Drug target for asthma discovered

The over-active immune cells responsible for asthma depend on the gene BCL11B to develop into mature cells, according to a study published in the Journal of Experimental Medicine. The identification of this gene's role could help in the search for asthma therapies.

Innate lymphoid cell 2 (ILC2), one of a recently discovered class of innate immune cells, is responsible for regenerating respiratory tissues following influenza virus infection. However, an excess of active ILC2 cells can cause lung inflammation, leading to asthma. Researchers hope that targeting BCL11B will enable them to regulate the creation of ILC2s.

"Before now, asthma treatment has focussed on treating symptoms," says Professor Gordon Dougan, a senior author and group leader at the Wellcome Trust Sanger Institute. "Now that we have joined the dots between the development of ILC2 cells and the expression of BCL11B, we can begin looking for drug targets that will tackle asthma's root cause."

In previous research, it has been found that deleting both copies of the Bcl11b gene in a mouse embryo will cause the animal to die at birth.
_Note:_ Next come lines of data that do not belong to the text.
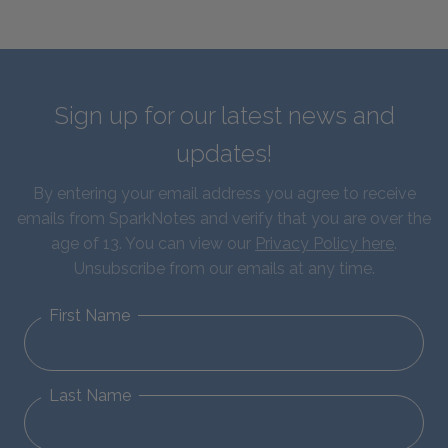
Sign up for our latest news and
updates!
By entering your email address you agree to receive
emails from SparkNotes and verify that you are over the
age of 13. You can view our
Privacy Policy here
.
Unsubscribe from our emails at any time.
First Name
Last Name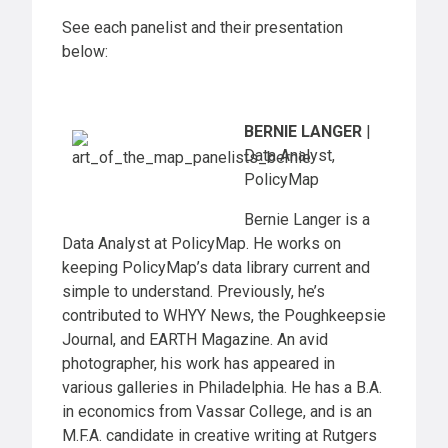
See each panelist and their presentation
below:
BERNIE LANGER
|
Data Analyst,
PolicyMap
Bernie Langer is a
Data Analyst at PolicyMap. He works on
keeping PolicyMap’s data library current and
simple to understand. Previously, he’s
contributed to WHYY News, the Poughkeepsie
Journal, and EARTH Magazine. An avid
photographer, his work has appeared in
various galleries in Philadelphia. He has a B.A.
in economics from Vassar College, and is an
M.F.A. candidate in creative writing at Rutgers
To observe the reason for this, researchers treated normal mice with Tamoxifen to disable the Bcl11b gene. Three weeks after treatment, these mice were found to have just 6 per cent of the normal number of ILC2 cells because no new ILC2 cells were developed from the progenitor cells in the blood. The treated mice became extremely vulnerable to influenza infection.

Scientists also observed mice with just one copy of the Bcl11b gene, rather than the normal two copies. They were surprised to find that reducing Bcl11b expression led to significantly higher numbers of mature ILC2 cells than were found in normal, wild-type, mice. This indicates that the activity of the gene may supress the production of mature cells as well as helping early cells to develop.
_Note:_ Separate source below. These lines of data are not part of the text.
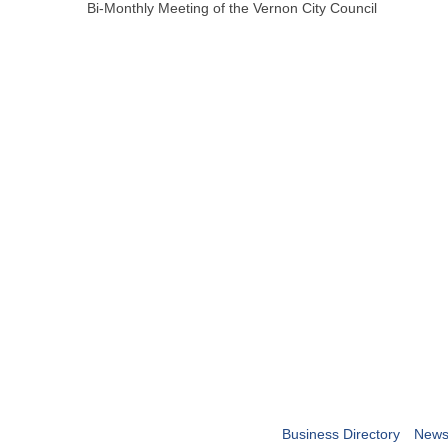
Bi-Monthly Meeting of the Vernon City Council
Business Directory
News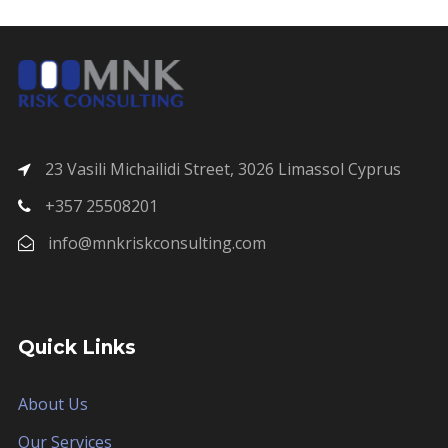
23 Vasili Michailidi Street, 3026 Limassol Cyprus
+357 25508201
info@mnkriskconsulting.com
Quick Links
About Us
Our Services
"These innate immune cells are essential in the fight against infection but having too many can cause serious problems," says Dr Pentao Liu, a corresponding author from the Sanger Institute. "BCL11B has to be there to help ILC2 progenitor cells to reach maturity but it must also be active to suppress the over-creation of mature cells. Our focus must now be on finding a way to manipulate gene expression to boost or reduce cell populations as required."

"Previous studies have shown that BCL11B is responsible for regulating adaptive immune cells, called T-cells, and in this research we demonstrate that it also controls the activity of these innate lymphoid immune cells," says Dr Yong Yu, first author from the Sanger Institute. "This gene is clearly important for maintaining our defences and we hope that further research will facilitate a better understanding of the role it plays in human disease."

This research is published in parallel with another project based at the Medical Research Council Laboratory of Molecular Biology (MRC-LMB); this team has independently reached the same conclusions. The role of BCL11B in the development of T-cells, a type of adaptive immune cell that recognises abnormal cells, was only recently discovered, prompting widespread interest in the gene.

"Our collective understanding of innate immune cells is growing rapidly," says Dr Andrew McKenzie from the MRC-LMB. "These cells are our body's first line of defence against infection and disease, so there is great potential for this area of research to have significant clinical impact in the near future."